Level 3: Unobservable inputs that reflect the reporting entity’s own assumptions.
Financial assets and liabilities are classified based on the lowest level of input that is significant to the fair value measurement. Thus, assets and liabilities categorized as Level 3 may be measured at fair value using inputs that are observable (Levels 1 and 2) and unobservable (Level 3). Management’s assessment of the significance of a particular input to the fair value measurement requires judgment and may affect the valuation of assets and liabilities and their placement within the fair value hierarchy levels.
Financial Instruments
The carrying values of the Company’s cash and cash equivalents, accounts receivable and accounts payable approximate fair value because of the short duration of these financial instruments.
The following table summarizes the fair value measurement of the Company’s long-term debt:
December 31, 2021
(In thousands)Carrying AmountFair ValueFair Value Hierarchy
Term Loan$650,000 $650,813 Level 2
2026 Unsecured Notes375,000 390,938 Level 2
Finance lease liabilities3,005 3,005 Level 3
Notes payable602 602 Level 3
Total debt$1,028,607 $1,045,358 
December 31, 2020
(In thousands)Carrying AmountFair ValueFair Value Hierarchy
Term Loan$772,000 $758,490 Level 2
2026 Unsecured Notes375,000 402,638 Level 2
Finance lease liabilities9,182 9,182 Level 3
Notes payable4,373 4,373 Level 3
Total debt$1,160,555 $1,174,683 
The estimated fair value of the Company’s Term Loan and 2026 Unsecured Notes is based on a relative value analysis performed as of December 31, 2021 and 2020. The finance lease liabilities and notes payable are fixed-rate debt, are not traded and do not have observable market inputs, therefore, the fair value is estimated to be equal to the carrying value.
The Company’s Interest Rate Cap with a notional amount of $650 million entered into for a cash payment of $3.1 million expired on December 31, 2020. During the life of the agreement, the Company used Level 2 inputs to adjust the carrying value of the Interest Rate Cap to estimated fair value quarterly based upon observable market-based inputs that reflected the present values of the difference between estimated future fixed rate payments and future variable receipts. The fair value of the Company’s Interest Rate Cap was zero as of December 31, 2020.
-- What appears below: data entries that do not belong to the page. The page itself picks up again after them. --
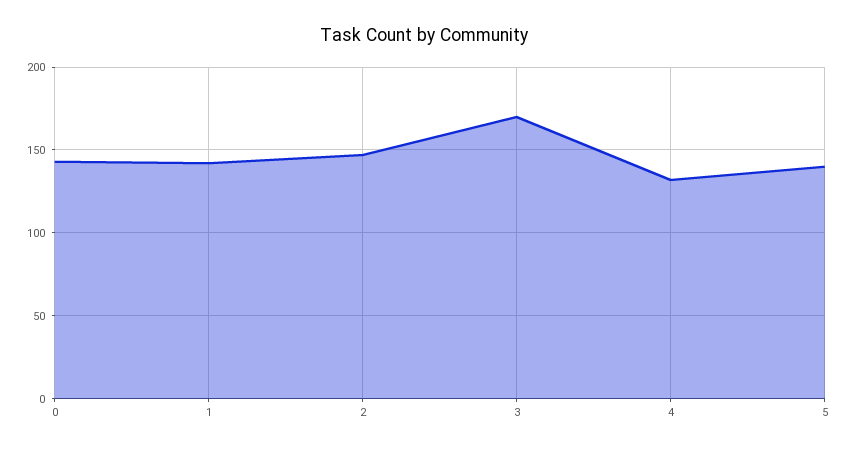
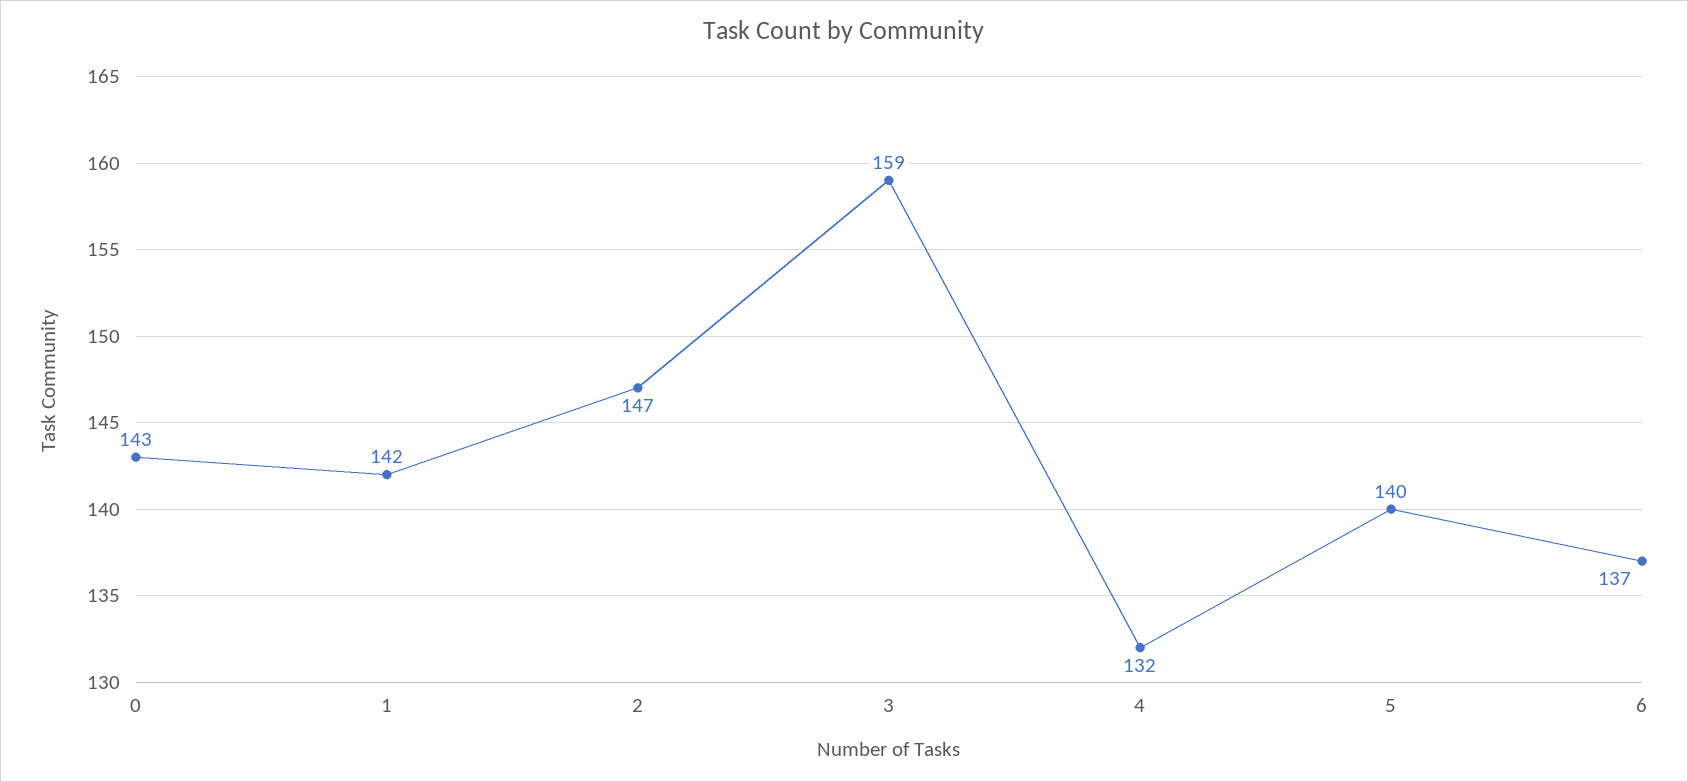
  {
    "0": 143,
    "1": 142,
    "2": 147,
-   "3": 170,
+   "3": 159,
    "4": 132,
-   "5": 140
+   "5": 140,
+   "6": 137
  }

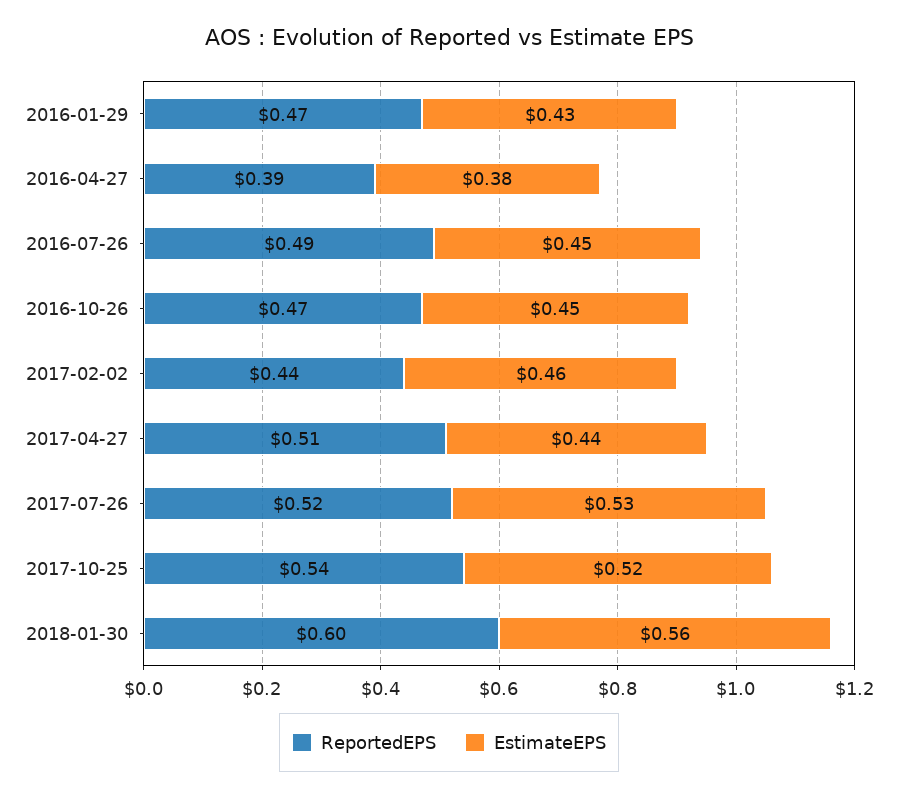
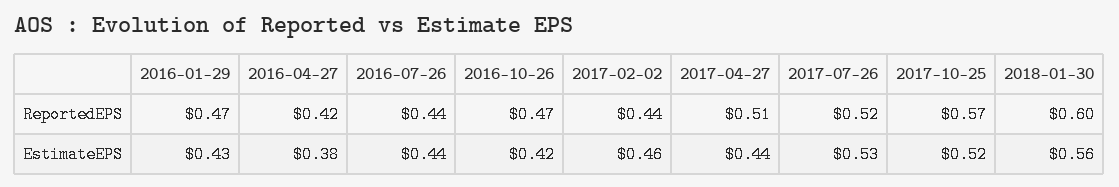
  {
    "ReportedEPS": {
      "2016-01-29": 0.47,
-     "2016-04-27": 0.39,
+     "2016-04-27": 0.42,
-     "2016-07-26": 0.49,
+     "2016-07-26": 0.44,
      "2016-10-26": 0.47,
      "2017-02-02": 0.44,
      "2017-04-27": 0.51,
      "2017-07-26": 0.52,
-     "2017-10-25": 0.54,
+     "2017-10-25": 0.57,
      "2018-01-30": 0.6
    },
    "EstimateEPS": {
      "2016-01-29": 0.43,
      "2016-04-27": 0.38,
-     "2016-07-26": 0.45,
+     "2016-07-26": 0.44,
-     "2016-10-26": 0.45,
+     "2016-10-26": 0.42,
      "2017-02-02": 0.46,
      "2017-04-27": 0.44,
      "2017-07-26": 0.53,
      "2017-10-25": 0.52,
      "2018-01-30": 0.56
    }
  }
Business Combinations and Long-lived Assets
In connection with business combinations, the Company recognizes assets acquired and liabilities assumed at estimated fair value and adjusts liabilities for contingent consideration to estimates of fair value quarterly.
Fair value estimates for land, land improvements, building and leasehold improvements, and other property and equipment are calculated with primary reliance on the cost approach, with secondary consideration being placed on the market/sales comparison approach. Significant inputs include consideration of highest and best use, replacement costs, sales comparisons (recent transactions of comparable properties), and market approaches (and the properties’ ability to generate future benefits).
Fair value estimates for intangible assets are determined using a variety of methods depending on the asset type. Valuation methods generally used by the Company include: a relief-from-royalty method under the income approach that includes an estimate for a reasonable royalty rate; an excess earnings method under the income approach and/or a cost-to-replace approach; and a lost profits method under the income approach using the with and without methodology.